For this reason, I think, evangelical audiences will be shocked by what they see. And, as Mr. Gibson has said repeatedly, he means to shock. Catholics will find themselves on familiar ground: they, at least, have retained the ritual of praying "the stations of the cross" - a Lenten practice that, like Mr. Gibson's movie, focuses on the last 12 hours in the life of Jesus. By contrast, Southern Baptists and other mostly fundamentalist churches do not observe Lent, and even Catholics have muted the ancient tradition of fast and abstinence that commemorated the Passion of Jesus.

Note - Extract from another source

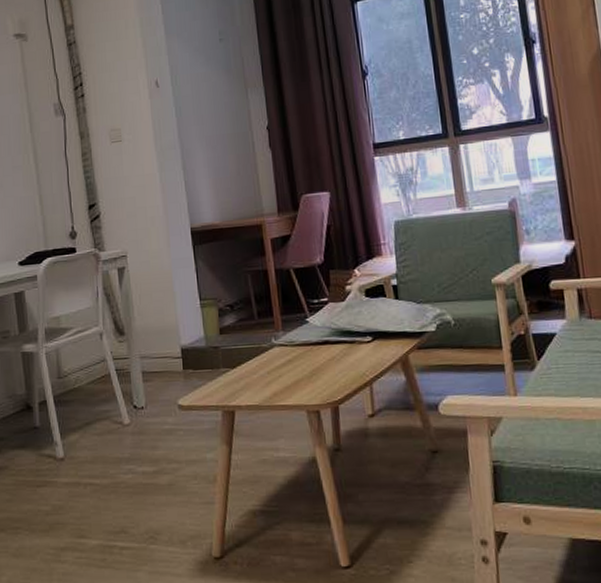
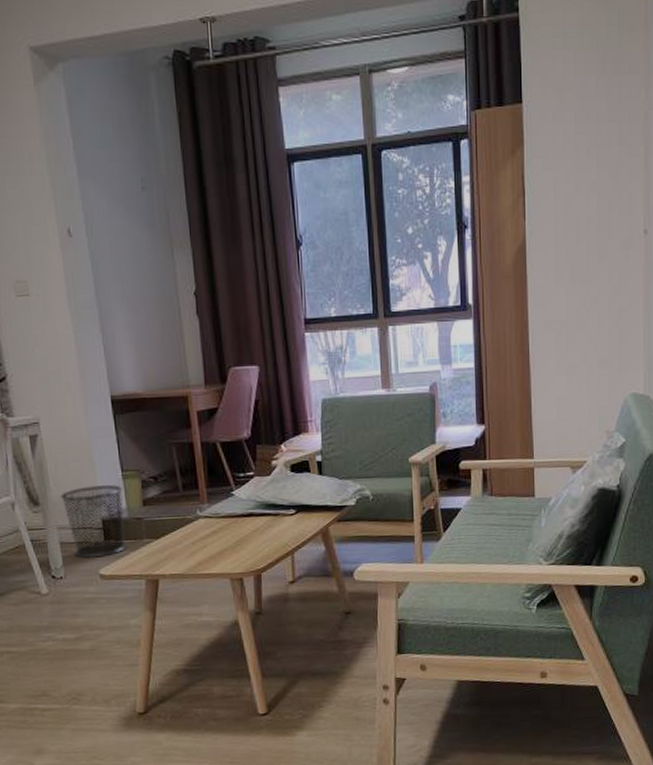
waste bin: none [144,314,204,389] -> present [60,485,126,559]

Indeed, Mr. Gibson's film leaves out most of the elements of the Jesus story that contemporary Christianity now emphasizes. His Jesus does not demand a "born again" experience, as most evangelists do, in order to gain salvation. He does not heal the sick or exorcise demons, as Pentecostals emphasize. He doesn't promote social causes, as liberal denominations do. He certainly doesn't crusade against gender discrimination, as some feminists believe he did, nor does he teach that we all possess an inner divinity, as today's nouveau Gnostics believe. One cannot imagine this Jesus joining a New Age sunrise Easter service overlooking the Pacific.

Like Jeremiah, Jesus is a Jewish prophet rejected by the leaders of his own people, and abandoned by his handpicked disciples. Besides taking an awful beating, he is cruelly tempted to despair by a Satan whom millions of church-going Christians no longer believe in, and dies in obedience to a heavenly Father who, by today's standards, would stand convicted of child abuse. In short, this Jesus carries a cross that not many Christians are ready to share.

It is easy, of course, to contrast third-millennium Christian mores with the story of Christ's Passion. Like other Americans, Christians want desperately to know that they are loved, in the words of the old Protestant hymn, "just as I am." But the love of God, as Dorothy Day liked to put it, "is a harsh and dangerous love" that requires real transformation. It is not the sort imagined by today's spiritual seekers who are "into" Asian religions.

Significantly, the Passion and death of Jesus is the chief element in the Gospel story that other religions cannot accept. In Islam, Jesus does not die on the cross because such a fate is considered unfitting for a prophet of Allah. By Hindus and Buddhists, Jesus is often regarded as a spiritual master, but the story of his suffering and death are considered unbecoming of an enlightened sage. Like the Buddha, the truly liberated transcend suffering and death. But Jesus submits to it - willingly, Christians believe -for the sins of all.

Were we a nation of Bible readers, not just Bible owners, I don't think a film like Mr. Gibson's would cause much fuss. While I do not think that "The Passion of the Christ" is anti-Semitic, I do think it presents Christians with a "teaching moment." But the lessons have more to do with forgotten Christian basics than with who killed Jesus.

Kenneth L. Woodward, a contributing editor at Newsweek, is the author, most recently, of "The Book of Miracles."